Here are 5 key takeaways from the discussion: 

  1. ZEDEDA defines the edge as any gateways or servers running outside a data center, also known as “compute edge” or “gateway edge.”
    ZEDEDA’s work at the edge typically takes place in the back offices of retail stores, in factories, or near oil wells, for instance. However, the edge also consists of the device edge, a massive market where most of today’s devices operate, specifically collecting, analyzing, and processing data between the real world and the data center.Understanding the value and complexity of this data, ZEDEDA is working to move processing, applications, and capabilities closer to the creation of data to enable more rapid responses and decision-making, huge cost savings, and enhanced outcomes.

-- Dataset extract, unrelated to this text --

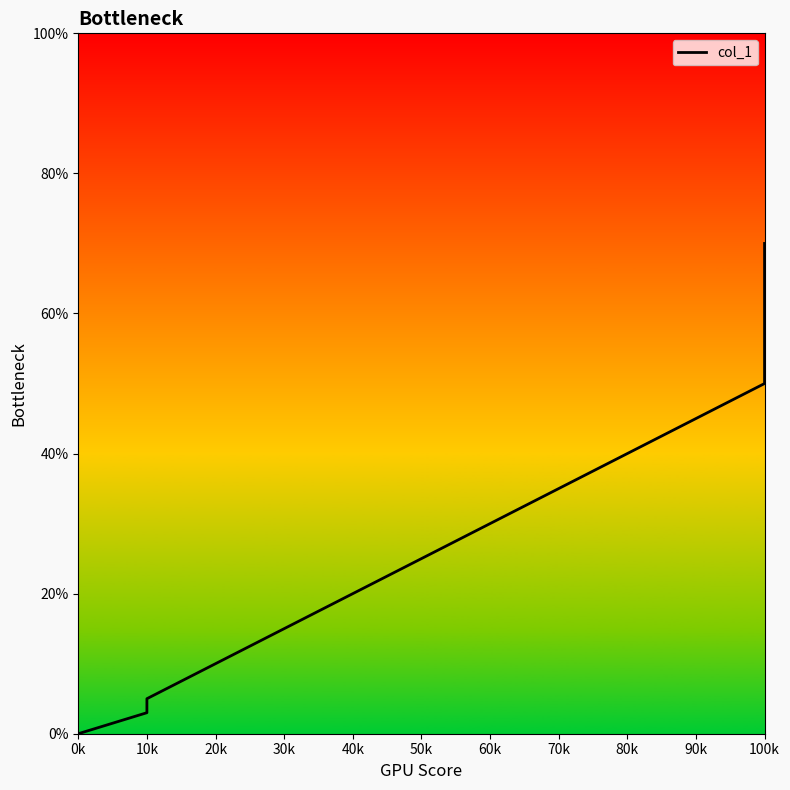

Reading left to right, transcribe all the data shown in this chart.

0.0	0.0	3.0	5.0	50.0	70.0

  2. One of the fastest-growing applications of edge computing is computer vision followed by data streaming. The most widespread adoption of edge computing goes to heavy machinery industries, including manufacturing, retail, automotive, energy, and telecommunications.
    Camera use, along with the analytics and transfer of visual data, has been widely popular of late, whether posted for surveillance inside and outside of businesses or attached to helmets for safety. Many industries, including oil and gas, are also using cameras with sensors and combining computer vision, data streaming, and automation to optimize oil pump pressure, both for environmental safety and increased profit.The automotive, retail, manufacturing, telecommunication, and energy sectors have been early adopters of edge computing simply because transforming their businesses has long required moving outside data centers and closer to the heavy equipment and towers that collect and disseminate data and enable their businesses to operate.
  3. When devices are no longer in the data center, it introduces several new security challenges, including the risk of theft, hacking, and malware, and the need for a more diverse security profile, including network and application-level security.
    The data center acts as an armed guard, keeping devices, data, and networks safe, but the edge makes hardware and software vulnerable to a variety of attacks. Organizations would do well to partner with an edge orchestration and management vendor or cybersecurity and anti-fraud provider that can implement preventative tools and measures to protect software, encrypt data, and secure networks in multiple locations in the thousands and beyond. At present, this is the best practice for organizations to regain the safety and security they’ve come to expect in a data center environment.
  4. To safeguard against future challenges and get ahead of trends emerging in edge computing, keep an eye on advancements in AI.
    AI, large language models, machine learning, and other cognitive capabilities are huge, inevitable areas of growth in edge computing, and ignoring the question of AI will only lead to headaches down the road. Organizations are advised to start tagging data, adding and saving metadata, and collecting and labeling data to become or remain prepared to satisfy current and future AI needs.
  5. Having legacy machinery, systems, and processes does not impede edge computing readiness nor the ability to pave the road to modernization.
    Challenges with device, system, hardware, and software diversity at the edge are as common as the novel solutions now available to circumvent them. For the most part, no matter what equipment and technologies an organization comes to the table with, there is a tool or technology that can either transform it or connect its data to the edge.Organizations concerned about legacy system integration are advised to create a data use case, which may involve implementing industry-standardized predictive maintenance to address problems before they occur and create a clear plan to future-proof existing investments. This approach also drives additional value like improved safety and uptime, while laying a path for future growth and innovation.The path to modernization may include several steps that can be deployed over time. Still, there are edge orchestration and management solution providers who can assist with legacy system integration today while organizations work to modernize.